Premières lignes #11

Voilà donc décembre qui nous a accueilli avec son cortège de neige. Je n’ai pas l’impression d’avoir beaucoup de livres se passant hiver, mais il y en a un en particulier qui est parfait.

J’aime Jules Verne. Pas tous ses livres par contre. Par exemple « De la Terre à la Lune » m’a passablement ennuyé et je ne l’ai pas fini. Au contraire, j’ai dévoré « Voyage au centre de la Terre« . Quant à « Vingt milles lieux sous les mers » (toujours pas fini) malgré une histoire et des personnages que j’aime, la profusion de termes scientifiques frise parfois l’indigestion. Mais ce ne sont pas eux qui livreront leurs premières lignes. Pour ce numéro 11, je vous invite dans une traversée glaçante : « Le Sphinx des glaces« .

Le concept : Je vous donne rendez-vous tous les jeudis pour découvrir les premières lignes d’un livre que j’ai lu. Cela vous donnera peut-être l’envie de le commencer 😉 Rendez-vous organisé par Ma Lecturothèque.


Personne n’ajoutera foi, sans doute, à ce récit intitulé Le Sphinx des glaces. N’importe, il est bon, à mon avis, qu’il soit livré au public. Libre à lui d’y croire ou de n’y croire point.

Il serait difficile, pour le début de ces merveilleuses et terribles aventures, d’imaginer un lieu mieux approprié que les îles de la Désolation – nom qui leur fut donné, en 1779, par le capitaine Cook. Eh bien, après ce que j’en ai vu pendant un séjour de quelques semaines, je puis affirmer qu’elles méritent l’appellation lamentable qui leur vient du célèbre navigateur anglais. Îles de la Désolations, ce la dit tout.

Je sais que l’on tient, dans les nomenclatures géographiques, au nom de Kerguelen, généralement adopté pour ce groupe situé par 49°54′ de latitude sud et 69°6′ de longitude est.
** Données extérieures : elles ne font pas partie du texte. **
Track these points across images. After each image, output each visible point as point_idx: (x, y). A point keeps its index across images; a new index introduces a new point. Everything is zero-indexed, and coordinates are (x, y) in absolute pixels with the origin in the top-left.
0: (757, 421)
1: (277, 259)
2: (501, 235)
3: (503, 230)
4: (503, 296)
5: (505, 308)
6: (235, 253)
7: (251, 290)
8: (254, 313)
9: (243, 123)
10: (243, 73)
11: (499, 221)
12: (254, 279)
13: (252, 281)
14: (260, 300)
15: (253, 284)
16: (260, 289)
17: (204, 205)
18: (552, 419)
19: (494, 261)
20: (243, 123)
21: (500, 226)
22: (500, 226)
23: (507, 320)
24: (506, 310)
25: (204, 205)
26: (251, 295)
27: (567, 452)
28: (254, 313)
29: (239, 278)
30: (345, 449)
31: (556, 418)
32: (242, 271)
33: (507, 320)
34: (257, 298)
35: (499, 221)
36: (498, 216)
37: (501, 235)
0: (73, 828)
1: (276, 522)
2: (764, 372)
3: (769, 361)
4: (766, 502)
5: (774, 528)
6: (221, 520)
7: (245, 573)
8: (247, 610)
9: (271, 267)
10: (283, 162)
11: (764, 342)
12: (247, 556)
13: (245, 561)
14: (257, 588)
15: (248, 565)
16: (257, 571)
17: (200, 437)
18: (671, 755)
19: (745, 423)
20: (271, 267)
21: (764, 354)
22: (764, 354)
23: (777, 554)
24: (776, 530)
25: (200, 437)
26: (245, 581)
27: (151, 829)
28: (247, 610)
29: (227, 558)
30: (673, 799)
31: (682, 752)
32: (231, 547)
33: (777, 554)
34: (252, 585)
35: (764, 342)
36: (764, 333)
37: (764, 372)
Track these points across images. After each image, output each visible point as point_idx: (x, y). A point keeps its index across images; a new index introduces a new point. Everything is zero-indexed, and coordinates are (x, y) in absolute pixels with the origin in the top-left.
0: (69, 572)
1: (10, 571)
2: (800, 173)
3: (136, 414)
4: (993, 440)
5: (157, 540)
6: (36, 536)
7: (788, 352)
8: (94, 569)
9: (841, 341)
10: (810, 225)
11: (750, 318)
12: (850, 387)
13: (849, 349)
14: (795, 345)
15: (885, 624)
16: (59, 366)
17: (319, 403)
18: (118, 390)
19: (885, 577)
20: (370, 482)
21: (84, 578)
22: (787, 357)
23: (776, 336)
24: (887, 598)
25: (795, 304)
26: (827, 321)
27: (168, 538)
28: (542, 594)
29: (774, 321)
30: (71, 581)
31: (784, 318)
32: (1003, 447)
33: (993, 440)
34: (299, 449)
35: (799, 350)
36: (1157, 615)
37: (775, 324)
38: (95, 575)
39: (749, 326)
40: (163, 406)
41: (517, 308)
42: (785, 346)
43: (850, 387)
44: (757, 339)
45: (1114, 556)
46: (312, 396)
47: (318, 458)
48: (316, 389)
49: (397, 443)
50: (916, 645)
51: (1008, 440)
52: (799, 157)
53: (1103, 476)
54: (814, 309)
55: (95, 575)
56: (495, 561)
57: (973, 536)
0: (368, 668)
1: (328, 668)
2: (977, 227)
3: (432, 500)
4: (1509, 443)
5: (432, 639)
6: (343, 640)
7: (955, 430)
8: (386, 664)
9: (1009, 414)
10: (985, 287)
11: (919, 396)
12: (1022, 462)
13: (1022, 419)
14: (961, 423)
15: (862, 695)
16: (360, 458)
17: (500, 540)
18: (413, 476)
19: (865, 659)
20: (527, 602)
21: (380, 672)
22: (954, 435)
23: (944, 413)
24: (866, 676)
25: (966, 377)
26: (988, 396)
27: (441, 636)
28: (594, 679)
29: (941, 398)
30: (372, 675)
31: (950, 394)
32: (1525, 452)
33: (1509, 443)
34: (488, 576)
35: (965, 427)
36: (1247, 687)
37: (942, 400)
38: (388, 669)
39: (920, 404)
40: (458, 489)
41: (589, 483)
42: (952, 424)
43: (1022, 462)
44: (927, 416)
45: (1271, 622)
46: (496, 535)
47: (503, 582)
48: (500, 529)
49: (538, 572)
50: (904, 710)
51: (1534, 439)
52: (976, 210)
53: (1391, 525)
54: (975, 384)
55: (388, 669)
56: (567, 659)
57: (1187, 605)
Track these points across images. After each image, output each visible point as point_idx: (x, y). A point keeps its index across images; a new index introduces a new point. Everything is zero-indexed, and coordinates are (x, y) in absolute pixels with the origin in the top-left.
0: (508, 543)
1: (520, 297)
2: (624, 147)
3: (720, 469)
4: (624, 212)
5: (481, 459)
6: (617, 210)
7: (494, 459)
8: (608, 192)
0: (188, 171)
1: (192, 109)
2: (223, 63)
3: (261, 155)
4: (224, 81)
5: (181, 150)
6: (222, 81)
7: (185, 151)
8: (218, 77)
Ce qui le justifie, c’est que, dès l’année 1772, le baron français Kerguelen fut le premier à signaler ces îles dans la partie méridionale de l’océan Indien. En effet, lors de ce voyage, le chef d’escadre avait cru découvrir un continent nouveau sur la limite des mers antarctiques ; mais, au cours d’une seconde expédition, il dût reconnaître son erreur. Il n’y avait là qu’un archipel. Que l’on veuille bien s’en rapporter à moi, îles de la Désolation est le seul nom qui convienne à ce groupe de trois cents îles ou îlots, au milieu de ces immenses solitudes océaniques que troublent presque incessamment les grandes tempêtes australes.


Alors ? Tenté pour découvrir un Jules Verne ? Pour celui-ci, je trouve qu’on se fait assez rapidement aux termes techniques. Bon il manque sans doute une carte retraçant le périple de nos aventuriers, mais ça n’a rien d’insurmontable, je vous assure ^^

A la semaine prochaine et je vous souhaite de bonnes lectures hivernales.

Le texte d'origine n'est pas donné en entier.